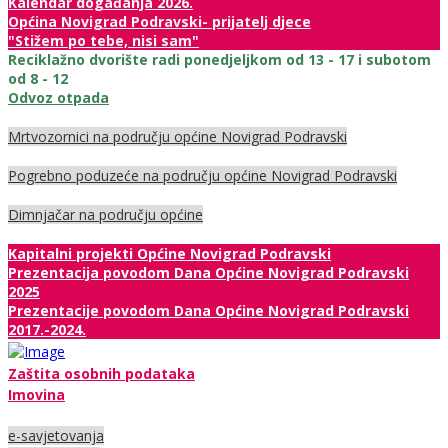
Kalendar događanja 2026.
Općina Novigrad Podravski- prijatelj djece
"Stižem po tebe, nisi sam"
Reciklažno dvorište radi ponedjeljkom od 13 - 17 i subotom
od 8 - 12
Odvoz otpada
Mrtvozornici na području općine Novigrad Podravski
Pogrebno poduzeće na području općine Novigrad Podravski
Dimnjačar na području općine
Kapitalni projekti Općine Novigrad Podravski
Prezentacija povodom Dana Općine Novigrad Podravski
2025
Prezentacije povodom Dana Općine Novigrad Podravski
2017.-2024.
Zaštita osobnih podataka
Imovina
e-savjetovanja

====

## Required action
Leaving out only the pictures, reproduce the listing exactly.

## Exercise output
Kalendar događanja 2026.
Općina Novigrad Podravski- prijatelj djece
"Stižem po tebe, nisi sam"
Reciklažno dvorište radi ponedjeljkom od 13 - 17 i subotom
od 8 - 12
Odvoz otpada
Mrtvozornici na području općine Novigrad Podravski
Pogrebno poduzeće na području općine Novigrad Podravski
Dimnjačar na području općine
Kapitalni projekti Općine Novigrad Podravski
Prezentacija povodom Dana Općine Novigrad Podravski
2025
Prezentacije povodom Dana Općine Novigrad Podravski
2017.-2024.
Zaštita osobnih podataka
Imovina
e-savjetovanja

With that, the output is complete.